Per-user slot keyed by PublicKey. The executor can only write into their own slot (env::executor_id()); reads are unrestricted. Internally an UnorderedMap<PublicKey, T>.

SharedStorage<T>

A single value writable by any signer in a mutable writers set. Any current writer can rotate the set unless it is frozen. The context manager signs each write after WASM returns its outcome; peers verify the signature against the stored writer set at merge time. See ADR 0001 for the rotation-during-concurrent-write contract.

FrozenStorage<T>

Content-addressable immutable storage. insert returns a SHA-256 hash; reads are by hash. Same value always yields the same hash, and entries cannot be updated once written. Internally an UnorderedMap<Hash, FrozenValue<T>> with first-write-wins semantics.

AuthoredMap<K, V>

Shared keyspace map with per-entry ownership. Any member can insert a new key; only the inserter can update or remove their own entries. Each entry carries a StorageType::User { owner } stamp set from the executor's public key at insert time.

AuthoredVector<V>

Ordered shared vector with per-entry ownership. Any member can push; only the pusher can update or tombstone their entry. There is no physical remove — shifting indices would complicate concurrent-push merge semantics. Use tombstone(idx) to retract a slot.

Merge-time enforcement (signature-based primitives)

Local update/remove calls short-circuit non-owner attempts so bugs surface in-process. The load-bearing check happens at merge time in Interface::apply_action:

Signature — the runtime's ed25519_verify host function is called against the entry's stored owner (or, for SharedStorage, against the current writer set). Mismatch returns InvalidSignature.
Replay nonce — incoming nonce must be strictly greater than the stored value; equal nonces are rejected as NonceReplay (i.e. the comparison is incoming > stored, not ≥).

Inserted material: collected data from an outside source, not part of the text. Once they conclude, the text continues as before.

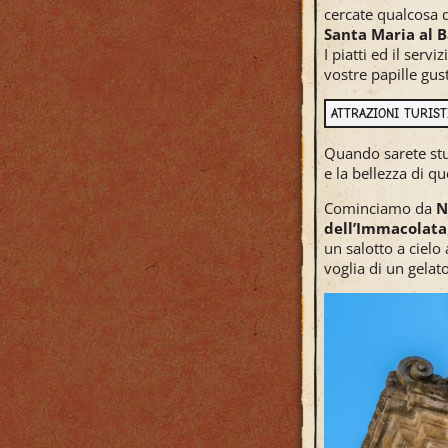
cercate qualcosa d
Santa Maria al 
I piatti ed il ser
vostre papille gus
ATTRAZIONI TURIS
Quando sarete stuf
e la bellezza di qu
Cominciamo da
N
dell’Immacolata
un salotto a cielo
voglia di un gelato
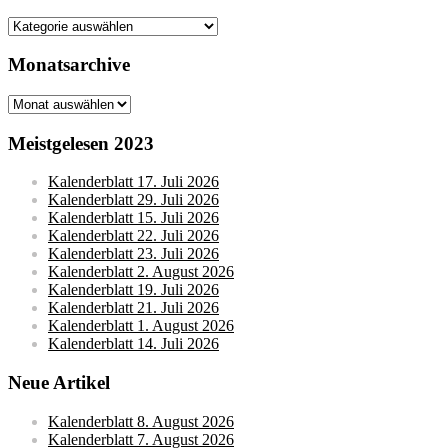
Kategorien
Monatsarchive
Monatsarchive
Meistgelesen 2023
Kalenderblatt 17. Juli 2026
Kalenderblatt 29. Juli 2026
Kalenderblatt 15. Juli 2026
Kalenderblatt 22. Juli 2026
Kalenderblatt 23. Juli 2026
Kalenderblatt 2. August 2026
Kalenderblatt 19. Juli 2026
Kalenderblatt 21. Juli 2026
Kalenderblatt 1. August 2026
Kalenderblatt 14. Juli 2026
Neue Artikel
Kalenderblatt 8. August 2026
Kalenderblatt 7. August 2026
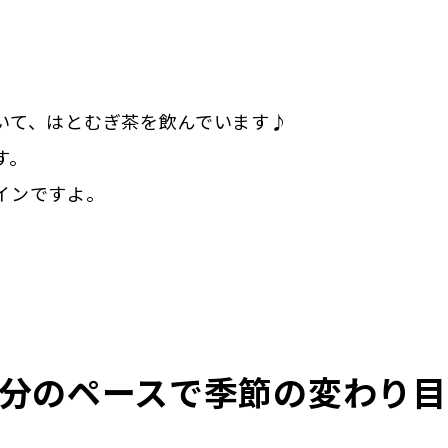
いて、はとむぎ茶を飲んでいます♪
す。
インですよ。
分のペースで季節の変わり目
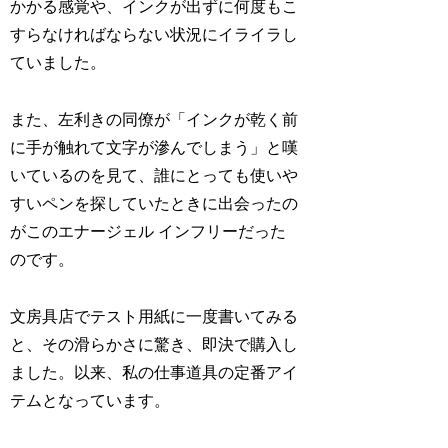
かかる感覚や、インクが出ずに何度もこ
すらなければならない状況にイライラし
ていました。
また、左利きの同僚が「インクが乾く前
に手が触れて文字が滲んでしまう」と嘆
いているのを見て、誰にとっても使いや
すいペンを探していたときに出会ったの
がこのエナージェル インフリーだった
のです。
文房具店でテスト用紙に一度書いてみる
と、その滑らかさに驚き、即決で購入し
ました。以来、私の仕事道具の定番アイ
テムとなっています。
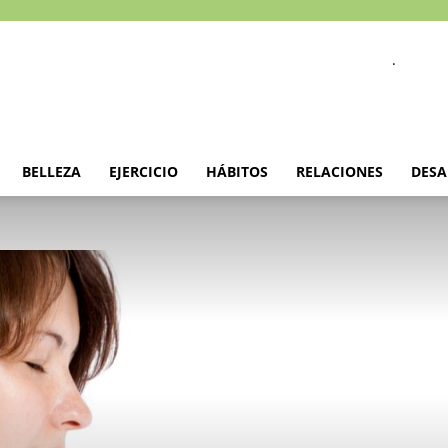
.
BELLEZA
EJERCICIO
HÁBITOS
RELACIONES
DESA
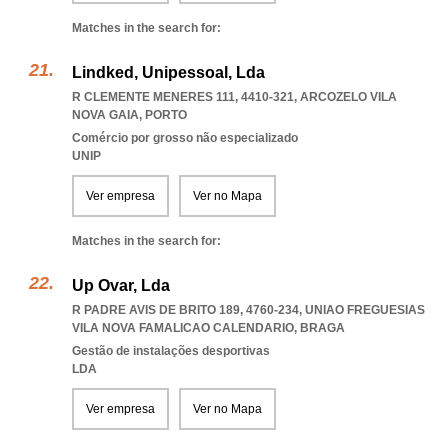
Matches in the search for:
Lindked, Unipessoal, Lda
R CLEMENTE MENERES 111, 4410-321
,
ARCOZELO VILA
NOVA GAIA
,
PORTO
Comércio por grosso não especializado
UNIP
Ver empresa
Ver no Mapa
Matches in the search for:
Up Ovar, Lda
R PADRE AVIS DE BRITO 189, 4760-234
,
UNIAO FREGUESIAS
VILA NOVA FAMALICAO CALENDARIO
,
BRAGA
Gestão de instalações desportivas
LDA
Ver empresa
Ver no Mapa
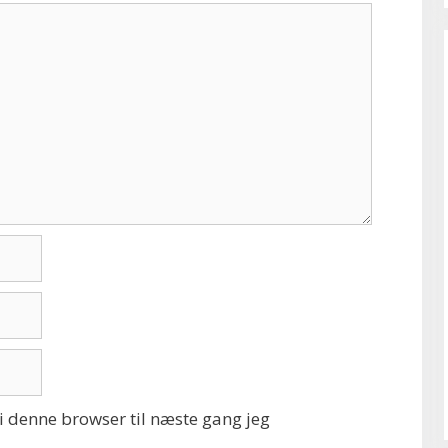
 denne browser til næste gang jeg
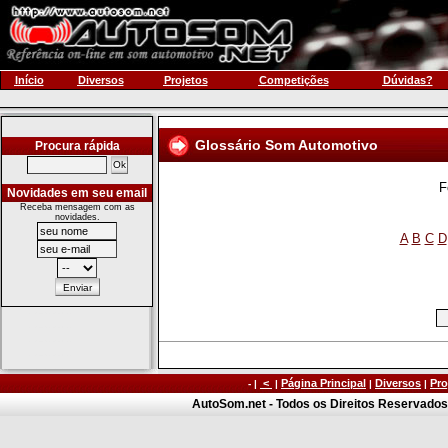
Início
Diversos
Projetos
Competições
Dúvidas?
Glossário Som Automotivo
Procura rápida
F
Novidades em seu email
Receba mensagem com as
novidades.
A
B
C
D
<
Página Principal
Diversos
Pro
- |
|
|
|
AutoSom.net - Todos os Direitos Reservados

The nonce is the action's SignatureData.nonce, set from env::time_now() (a wall-clock nanosecond timestamp from SystemTime::now()) at action build time. Caveat: wall-clock time is not strictly monotonic across NTP slews, leap-second corrections, VM-host clock changes, or process restarts. Two consecutive writes on the same node can collide or step backward under those conditions, in which case the second write is rejected as NonceReplay; conversely a node with a far-future clock can write a nonce that effectively locks the entity until later honest writes catch up. Per the inline comment in interface.rs, the nonce check is itself a transitional v2 mechanism that the project plans to retire after a soak period in favour of DAG-causal verification.
Per-entity scope — the stored nonce lives on the individual storage entity (the row keyed by entity id), not on the owner globally. For AuthoredMap each map key is its own entity; for UserStorage each per-user slot; for SharedStorage the single value.
Entity binding — a signed action targeting one entity cannot be replayed against a different entity even when the same key signed both: the entity id is part of the bytes hashed by Action::payload_for_signing(), so the signature is bound to that specific entity.

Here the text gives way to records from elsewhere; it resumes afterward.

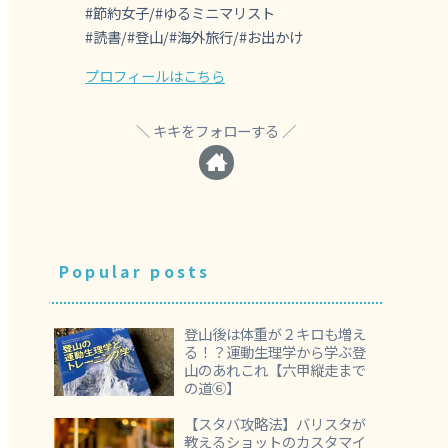
#節約女子/#ゆるミニマリスト
#読書/#登山/#海外旅行/#お出かけ
プロフィールはこちら
キキをフォローする
Popular posts
登山後は体重が２キロも増え
る！？運動生理学から学ぶ登
山のあれこれ【六甲縦走まで
の道⑥】
【スタバ攻略法】バリスタが
教えるショットのカスタマイ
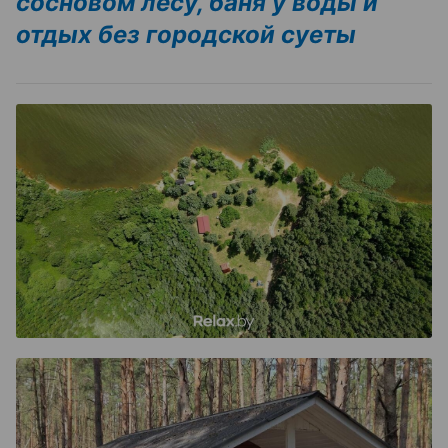
сосновом лесу, баня у воды и
отдых без городской суеты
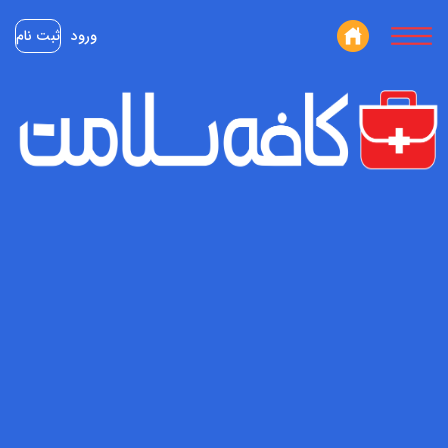
ورود
ثبت نام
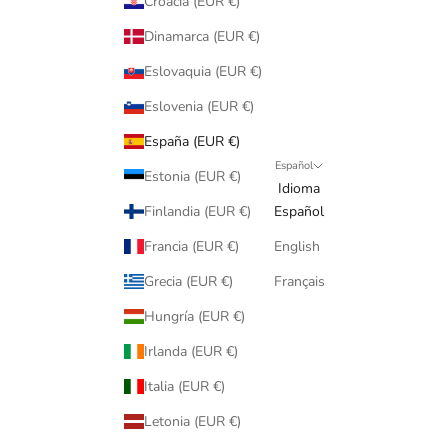
Croacia (EUR €)
Dinamarca (EUR €)
Eslovaquia (EUR €)
Eslovenia (EUR €)
España (EUR €)
Español
Estonia (EUR €)
Idioma
Finlandia (EUR €)
Español
Francia (EUR €)
English
Grecia (EUR €)
Français
Hungría (EUR €)
Irlanda (EUR €)
Italia (EUR €)
Letonia (EUR €)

PermissionedStorage<T, A> / Ownable<T>

Policy-parameterised wrapper over the underlying WriterSetCell<T> storage primitive. The type parameter A: Authorizer is a zero-sized policy marker that decides, at the API surface, whether the current executor may perform a given Op. Two built-in policies ship:

WriterSetAcl — any member of the writer set may perform any op (the behaviour of plain SharedStorage). Aliased as SharedStorage<T>.
OwnerAcl — the single writer is the owner; Ownable<T> is the ergonomic alias. Supports transfer_ownership and renounce_ownership.

The security boundary is unchanged: merge-time signature verification against the writer set. The Authorizer is fail-fast UX sugar — it lets a method reject an unauthorised caller early, but cannot substitute for correct storage-type placement (data must live inside the wrapper to be protected).

use calimero_storage::collections::{Ownable, PermissionedStorage, WriterSetAcl};

struct State {
config: Ownable<LwwRegister<String>>, // single owner, transferable
policy: PermissionedStorage<LwwRegister<String>, WriterSetAcl>,
}

OpMask — operation-granular capabilities

The writer set on a Shared entity has been extended from BTreeSet<PublicKey> to BTreeMap<PublicKey, OpMask>. Each writer now carries a bitmask of permitted operations, enforced at merge time by the ProtocolAuthorizer after signature verification:

bitflags! {
    pub struct OpMask: u8 {
        const INSERT = 0b0000_0001; // create new entity
        const UPDATE = 0b0000_0010; // modify existing
        const DELETE = 0b0000_0100; // delete
        const ADMIN = 0b0000_1000; // rotate writers / grant / revoke
        const APPEND = INSERT | UPDATE; // write, no delete
        const WRITE = INSERT | UPDATE | DELETE;
        const FULL = WRITE | ADMIN;
    }
}

A key with no explicit mask resolves to OpMask::FULL — preserving today's "in the set ⇒ anything" behaviour. grant_capability(who, mask) sets a per-principal mask; concurrent conflicting grants merge by bitwise AND (revoke-wins, fail-safe). WRITE/DELETE/ADMIN bits are merge-enforced; INSERT vs UPDATE is deferred (needs exists_at_cut).

Key distinctions

UserStorage vs AuthoredMap

Both stamp entries with StorageType::User { owner }. The difference is keying:

UserStorage<T>: key is the public key, slots are disjoint per user.
AuthoredMap<K,V>: key is application-defined, owner is recorded in the entry's metadata. Two users can compete to insert the same key; first writer wins, subsequent updates are owner-only.

SharedStorage vs AuthoredMap

Both allow mutation after creation. The difference is the granularity of the writer set:

SharedStorage<T>: one collection-level writer set governs one logical T. Several named members can co-author the same value.
AuthoredMap<K,V>: per-entry writer set (currently size-1 = single author). The writer varies per key.

Why composition doesn't replace these primitives

AuthoredMap is not UnorderedMap<K, SharedStorage<V>>

You can nest SharedStorage inside an UnorderedMap for per-key multi-writer values, but the outer map is still public — outer keys can be inserted, overwritten, or removed by anyone. AuthoredMap puts the ownership stamp on the entry itself within a shared keyspace, so K cannot be replaced by non-owners.

SharedStorage is not UnorderedMap<K, UserStorage<V>>

You can nest UserStorage inside an UnorderedMap for per-key single-author values, but again the outer map is public (key-level tampering remains possible). And there is no way to model "several named people co-own this value" without a writer set — exactly what SharedStorage provides.

Merge Semantics

All collections implement the Mergeable trait. When state deltas arrive from peers, the storage layer calls merge() on each affected entry. The merge is:

Commutative — merge(A, B) = merge(B, A)
Associative — merge(merge(A, B), C) = merge(A, merge(B, C))
Idempotent — merge(A, A) = A

These properties guarantee eventual consistency regardless of message ordering or duplication.